Lately I have found myself feeling left out, about not being part of an "in-group".
I often feel very insecure when it comes to people. I will say something and then worry I said the wrong thing, or I talk too loud, and someone tells me to be quieter.
I often don't hear things people say in a group situation and so I either have to ask people to repeat, which gets old after a while for them, or I pretend I know what's going on, which leads to strange conversations. Sometimes I give up and leave.
I often want to be part of the "in-group" so much, that I forget to be happy with what gifts I already have!
Slowly but surely, I am learning that the secret to life for me, is being grateful.
A woman I know, commented on the fact that Mr. UT is a wonderful guy.

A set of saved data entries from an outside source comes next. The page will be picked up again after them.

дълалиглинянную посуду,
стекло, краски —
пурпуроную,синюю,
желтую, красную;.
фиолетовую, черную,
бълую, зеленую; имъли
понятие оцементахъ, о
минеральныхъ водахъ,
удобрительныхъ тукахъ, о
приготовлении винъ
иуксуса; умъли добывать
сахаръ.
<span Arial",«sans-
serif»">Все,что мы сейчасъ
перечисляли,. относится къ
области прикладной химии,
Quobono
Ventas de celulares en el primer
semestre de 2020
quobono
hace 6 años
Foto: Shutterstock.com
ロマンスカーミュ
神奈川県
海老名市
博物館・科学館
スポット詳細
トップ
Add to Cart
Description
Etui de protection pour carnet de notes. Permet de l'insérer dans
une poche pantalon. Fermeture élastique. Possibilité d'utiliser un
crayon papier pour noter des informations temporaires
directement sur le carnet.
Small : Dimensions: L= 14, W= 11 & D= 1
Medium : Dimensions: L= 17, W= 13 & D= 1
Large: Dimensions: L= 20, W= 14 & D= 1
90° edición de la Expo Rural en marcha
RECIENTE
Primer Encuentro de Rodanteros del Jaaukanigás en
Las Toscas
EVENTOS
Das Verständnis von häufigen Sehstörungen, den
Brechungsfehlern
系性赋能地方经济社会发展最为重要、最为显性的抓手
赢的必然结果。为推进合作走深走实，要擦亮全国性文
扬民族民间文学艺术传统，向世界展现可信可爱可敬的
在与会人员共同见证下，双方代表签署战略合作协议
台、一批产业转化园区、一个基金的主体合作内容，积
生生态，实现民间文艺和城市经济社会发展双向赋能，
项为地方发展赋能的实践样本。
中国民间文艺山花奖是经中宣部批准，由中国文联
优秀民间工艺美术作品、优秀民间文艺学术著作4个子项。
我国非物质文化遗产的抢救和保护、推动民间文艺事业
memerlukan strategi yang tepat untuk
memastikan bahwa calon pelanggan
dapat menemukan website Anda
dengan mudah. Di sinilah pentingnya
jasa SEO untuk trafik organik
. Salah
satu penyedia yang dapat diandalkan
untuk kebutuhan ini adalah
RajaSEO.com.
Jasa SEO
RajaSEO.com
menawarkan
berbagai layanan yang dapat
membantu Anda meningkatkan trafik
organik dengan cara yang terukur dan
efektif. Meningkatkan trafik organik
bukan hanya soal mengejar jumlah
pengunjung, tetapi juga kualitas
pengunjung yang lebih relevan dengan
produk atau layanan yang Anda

I told her, I did not really appreciate him and all that he does for me, until I got sober.
Sobriety, (as Anne of Ainsobriety often says), is a gift.
It keeps bringing me new 'aha" moments.
It gives me the chance to step back when I am upset or sad, and ask myself some questions, and then to be open to the answers.
And because I have lately had the feelings of being left out, I asked myself, "Why is it important to me to be included with these people?"
"What do I need or want that I am not getting?"
The answers that came to me were that I need and want connections, love and approval.
When I look at what I already have, and I discover that I have connections, love and approval right now.
I do not need to seek these things.
Instead, I want to appreciate the people that love me unconditionally.
This is a gift sobriety brings.
So, just for today, I will be sober, grateful, and probably a little loud!
On 35 Months and 3 Days,
PS - It was my birthday last Tuesday, and Mr. UT bought me a beautiful dress, and even got the right size!!